Conservative extension

In mathematical logic, a conservative extension is a supertheory of a theory which is often convenient for proving theorems, but proves no new theorems about the language of the original theory. Similarly, a non-conservative extension is a supertheory which is not conservative, and can prove more theorems than the original.

More formally stated, a theory $T_{2}$ is a (proof theoretic) conservative extension of a theory $T_{1}$ if every theorem of $T_{1}$ is a theorem of $T_{2}$ , and any theorem of $T_{2}$ in the language of $T_{1}$ is already a theorem of $T_{1}$ .

More generally, if $\Gamma$ is a set of formulas in the common language of $T_{1}$ and $T_{2}$ , then $T_{2}$ is $\Gamma$ -conservative over $T_{1}$ if every formula from $\Gamma$ provable in $T_{2}$ is also provable in $T_{1}$ .

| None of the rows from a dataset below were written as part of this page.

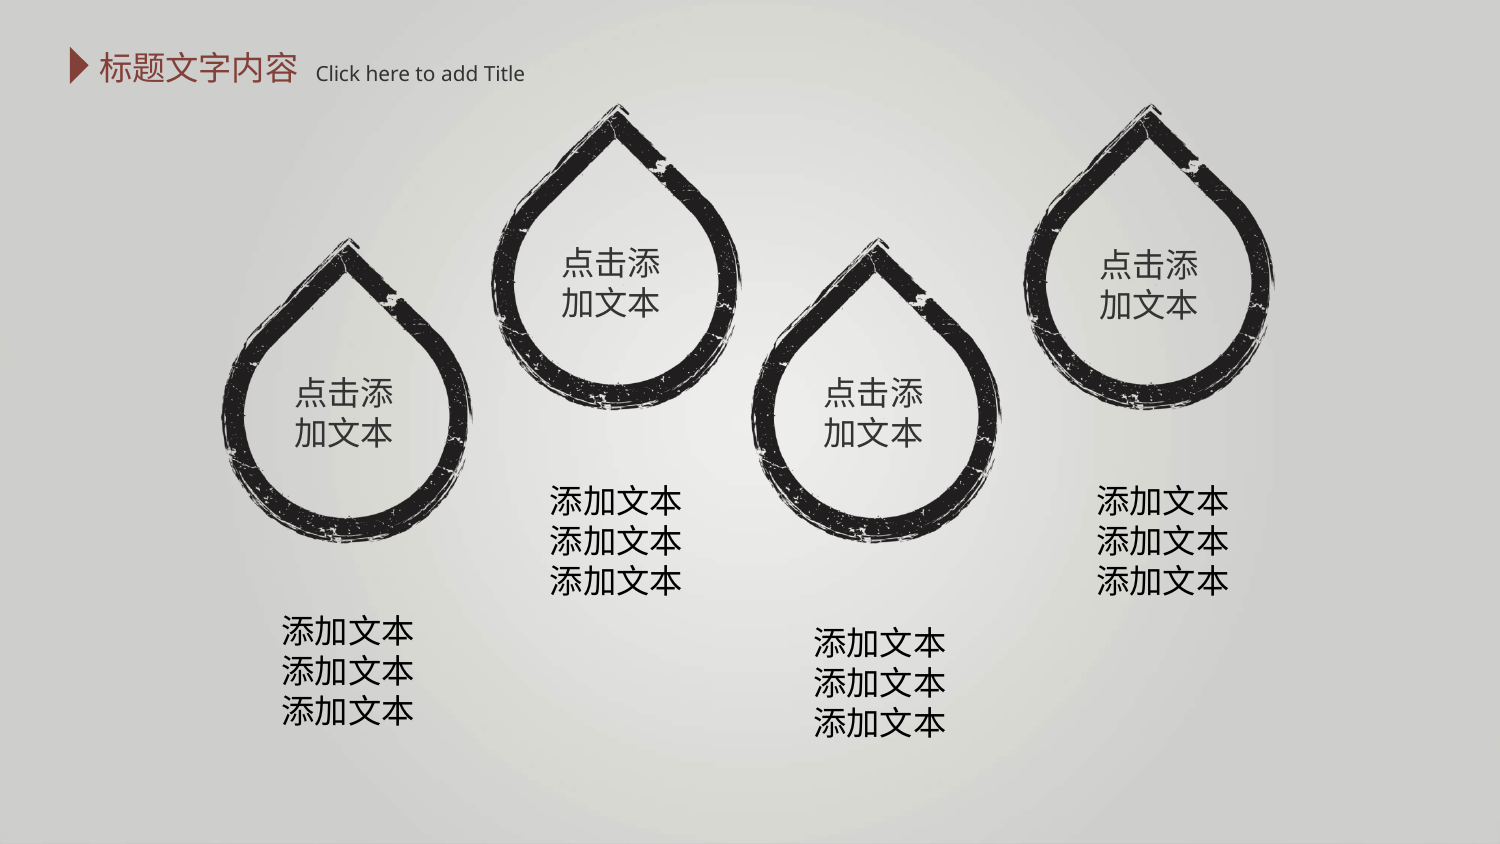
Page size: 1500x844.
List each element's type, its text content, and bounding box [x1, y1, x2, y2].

text_box 添加文本 添加文本 添加文本 [798, 614, 962, 750]
text_box 添加文本 添加文本 添加文本 [535, 472, 698, 608]
text_box 添加文本 添加文本 添加文本 [1081, 472, 1245, 608]
text_box 添加文本 添加文本 添加文本 [267, 602, 430, 738]
picture [0, 0, 1500, 844]
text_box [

Note that a conservative extension of a consistent theory is consistent. If it were not, then by the principle of explosion, every formula in the language of $T_{2}$ would be a theorem of $T_{2}$ , so every formula in the language of $T_{1}$ would be a theorem of $T_{1}$ , so $T_{1}$ would not be consistent. Hence, conservative extensions do not bear the risk of introducing new inconsistencies. This can also be seen as a methodology for writing and structuring large theories: start with a theory, $T_{0}$ , that is known (or assumed) to be consistent, and successively build conservative extensions $T_{1}$ , $T_{2}$ , ... of it.

Recently, conservative extensions have been used for defining a notion of module for ontologies^{[citation needed]}: if an ontology is formalized as a logical theory, a subtheory is a module if the whole ontology is a conservative extension of the subtheory.

An extension which is not conservative may be called a proper extension.